Checklist: How To See The Designs Around You (Beta)


To help readers apply the ideas from the book into their own world, the book includes a checklist for everyone. Anyone can use it to think about any designed thing: a product, a place or a service. The goal is to help people think more critically about design, and to facilitate better design discussions.

Beta testers wanted: Try out the checklist! Pick an object, write up your answers and report back (leave a comment or email). How can the checklist be made more useful or interesting for readers? (strongly prefer feedback from after you’ve used it – thanks πŸ™‚

Constraints: the goal is for this to fit on a single page, so it’s easy to copy and use.

How to use this checklist: Pick any product, place or service that’s nearby, so you can look at it and use it. Maybe a street intersection, a kitchen appliance or a new mobile app. Take a minute to study how it looks and works. Then answer the following questions.

  • When it was made, what were they trying to improve?
  • Who were they trying to improve it for?
  • How successful were they?
  • Is it clear what it does?
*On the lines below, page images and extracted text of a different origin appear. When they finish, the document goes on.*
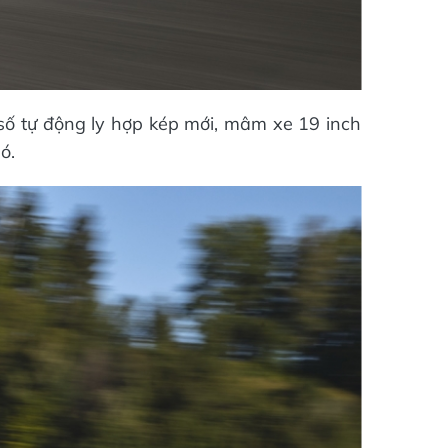
ố tự động ly hợp kép mới, mâm xe 19 inch
ó.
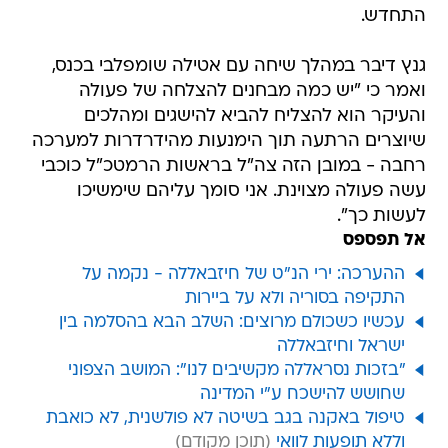
התחדש.
גנץ דיבר במהלך שיחה עם אטילה שומפלבי בכנס,
ואמר כי "יש כמה מבחנים להצלחה של פעולה
והעיקר הוא להצליח להביא להישגים ומהלכים
שיוצרים הרתעה תוך הימנעות מהידרדרות למערכה
רחבה - במובן הזה צה"ל בראשות הרמטכ"ל כוכבי
עשה פעולה מצוינת. אני סומך עליהם שימשיכו
לעשות כך".
אל תפספס
ההערכה: ירי הנ"ט של חיזבאללה - נקמה על
התקיפה בסוריה ולא על ביירות
עכשיו כשכולם מרוצים: השלב הבא בהסלמה בין
ישראל וחיזבאללה
"בזכות נסראללה מקשיבים לנו": המושב הצפוני
שחושש להישכח ע"י המדינה
טיפול באקנה בגב בשיטה לא פולשנית, לא כואבת
וללא תופעות לוואי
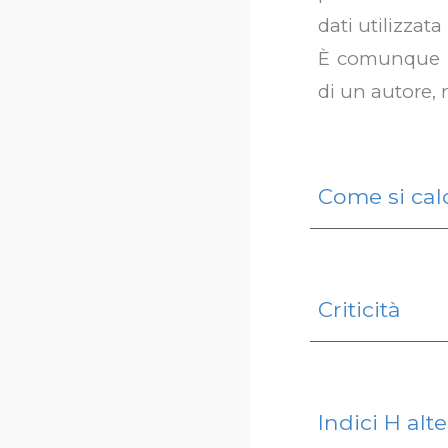
dati utilizzata
È comunque un
di un autore,
Come si cal
Criticità
I
ndici H alte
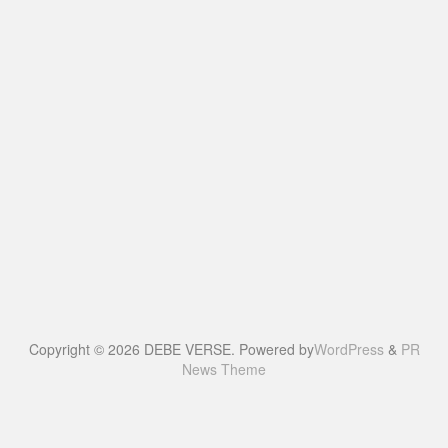
Copyright © 2026 DEBE VERSE. Powered by
WordPress
&
PR
News Theme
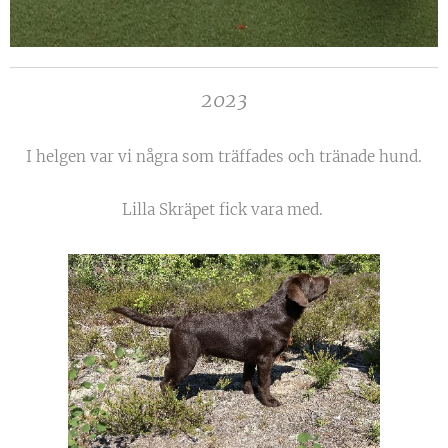
2023
I helgen var vi några som träffades och tränade hund.
Lilla Skräpet fick vara med.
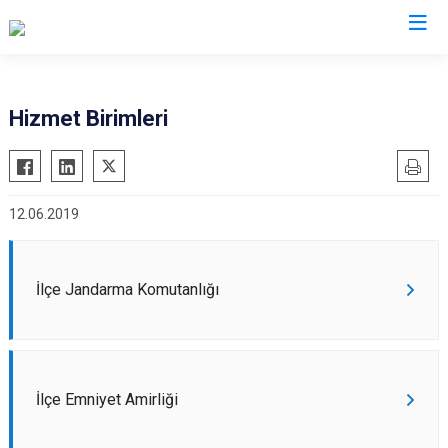
Kayseri
Hizmet Birimleri
Akkışla
Özvatan
Bünyan
Pınarbaşı
12.06.2019
Develi
Sarıoğlan
Felahiye
Sarız
Hacılar
Talas
İlçe Jandarma Komutanlığı
İncesu
Tomarza
Kocasinan
Yahyalı
Melikgazi
Yeşilhisar
İlçe Emniyet Amirliği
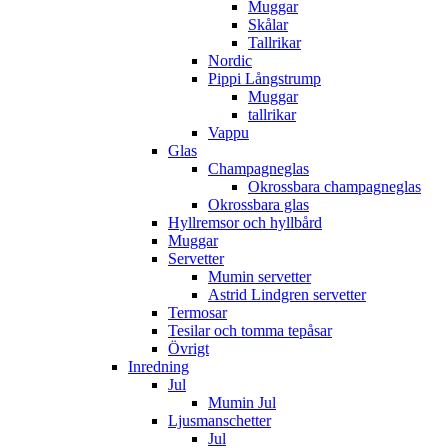
Muggar
Skålar
Tallrikar
Nordic
Pippi Långstrump
Muggar
tallrikar
Vappu
Glas
Champagneglas
Okrossbara champagneglas
Okrossbara glas
Hyllremsor och hyllbård
Muggar
Servetter
Mumin servetter
Astrid Lindgren servetter
Termosar
Tesilar och tomma tepåsar
Övrigt
Inredning
Jul
Mumin Jul
Ljusmanschetter
Jul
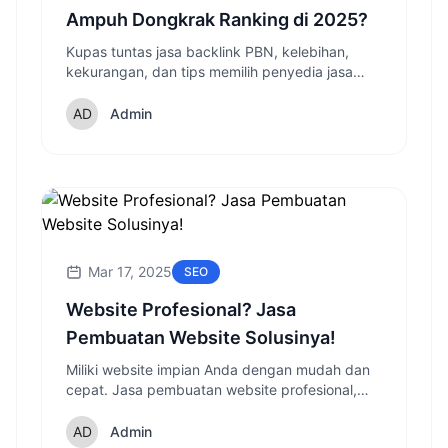
Ampuh Dongkrak Ranking di 2025?
Kupas tuntas jasa backlink PBN, kelebihan,
kekurangan, dan tips memilih penyedia jasa
yang tepat untuk tingkatkan ranking website
Anda!
Admin
Mar 17, 2025
SEO
Website Profesional? Jasa
Pembuatan Website Solusinya!
Miliki website impian Anda dengan mudah dan
cepat. Jasa pembuatan website profesional,
solusi tepat untuk bisnis online Anda di 2025!
Admin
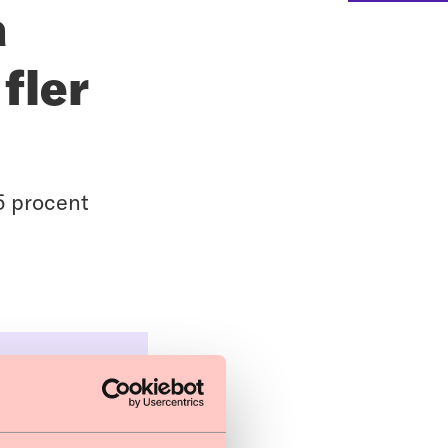
a
fler
5 procent
klingen
 vräkning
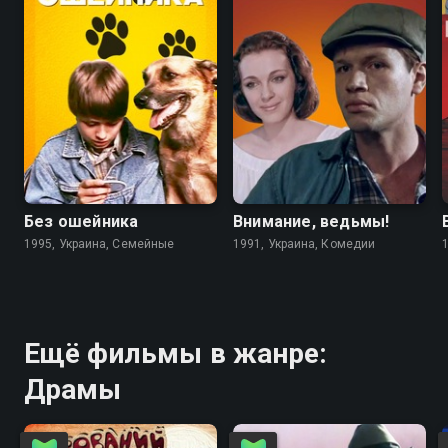
6.7
4.6
5.6
5.6
Без ошейника
Внимание, ведьмы!
1995, Украина, Семейные
1991, Украина, Комедии
Ещё фильмы в жанре:
Драмы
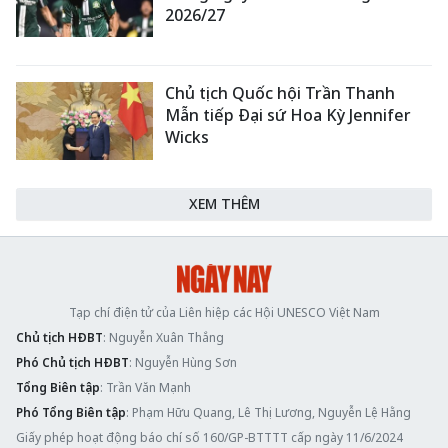
2026/27
Chủ tịch Quốc hội Trần Thanh
Mẫn tiếp Đại sứ Hoa Kỳ Jennifer
Wicks
XEM THÊM
Tạp chí điện tử của Liên hiệp các Hội UNESCO Việt Nam
Chủ tịch HĐBT
: Nguyễn Xuân Thắng
Phó Chủ tịch HĐBT
: Nguyễn Hùng Sơn
Tổng Biên tập
: Trần Văn Mạnh
Phó Tổng Biên tập
: Phạm Hữu Quang, Lê Thị Lương, Nguyễn Lệ Hằng
Giấy phép hoạt động báo chí số 160/GP-BTTTT cấp ngày 11/6/2024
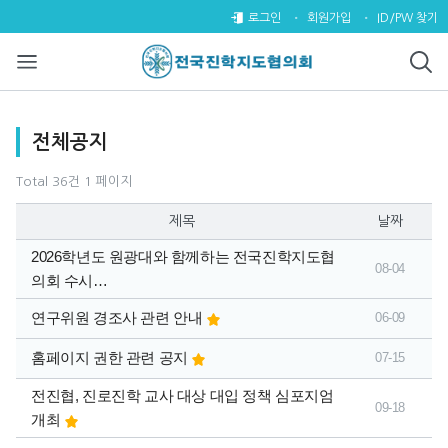
전체공지 1 페이지
로그인
회원가입
ID/PW 찾기
목록
전체공지
Total 36건
1 페이지
제목
날짜
2026학년도 원광대와 함께하는 전국진학지도협
08-04
의회 수시…
연구위원 경조사 관련 안내
06-09
홈페이지 권한 관련 공지
07-15
전진협, 진로진학 교사 대상 대입 정책 심포지엄
09-18
개최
Is easy to learn? Does it work reliably?
  • What hidden constraints could explain its weaknesses?
  • Who paid for it? Who profits from it?
  • Who were the powerful people who influenced the design?
  • Did people come first, or a technology, or an organization?
  • What message is it’s style sending to you?
  • Who is included or excluded from participating?
  • What systems is this design a part of? Are those systems working well?
  • Where in another place, or in the natural world, is there a better design?
  • Does this design create flow or conflict?
  • What new problems does this design create if it’s successful?
  • What are you going to do about all of this? (If in doubt, start a conversation.)

Checklist Feedback:

  • Make a google/online doc
  • Include a photo of what you studied. Plus your answers.
  • Add a link so I can check it out.
  • Feedback:
    • Did each question make sense? How could they be made clearer?
    • What important question was missing?
    • Was this fun or interesting? How could it be more engaging?

Sample: here’s a test version I did using my office chair as “the design”

5 thoughts on “Checklist: How To See The Designs Around You (Beta)

  1. OK, here’s my worked example, a profile of two adjoining supermarket car parks:
    For the checklist – I found answering the question about hidden constraints was easier after I had addressed the questions about include/exclude, systems, and new problems – the three later questions helped me to identify the weaknesses of the design.
    In the example I chose, the questions about systems and new problems have a fair bit of overlap. However, I think it’s useful to ask those questions separately – other designs will have less overlap.
    The questions generally seemed easy to understand and answer. I did re-think and shift some of my answers around. Overall it took me about one hour to produce a fairly detailed response; again, that could be related to the type and complexity of the particular design I chose to analyse. (But you had already done the comfy chair πŸ˜‰
    And yes, it was nerdy fun. An hour after finishing the document, and despite several other distractions, I’m still thinking about nuances, implications and opportunities to do better car park design.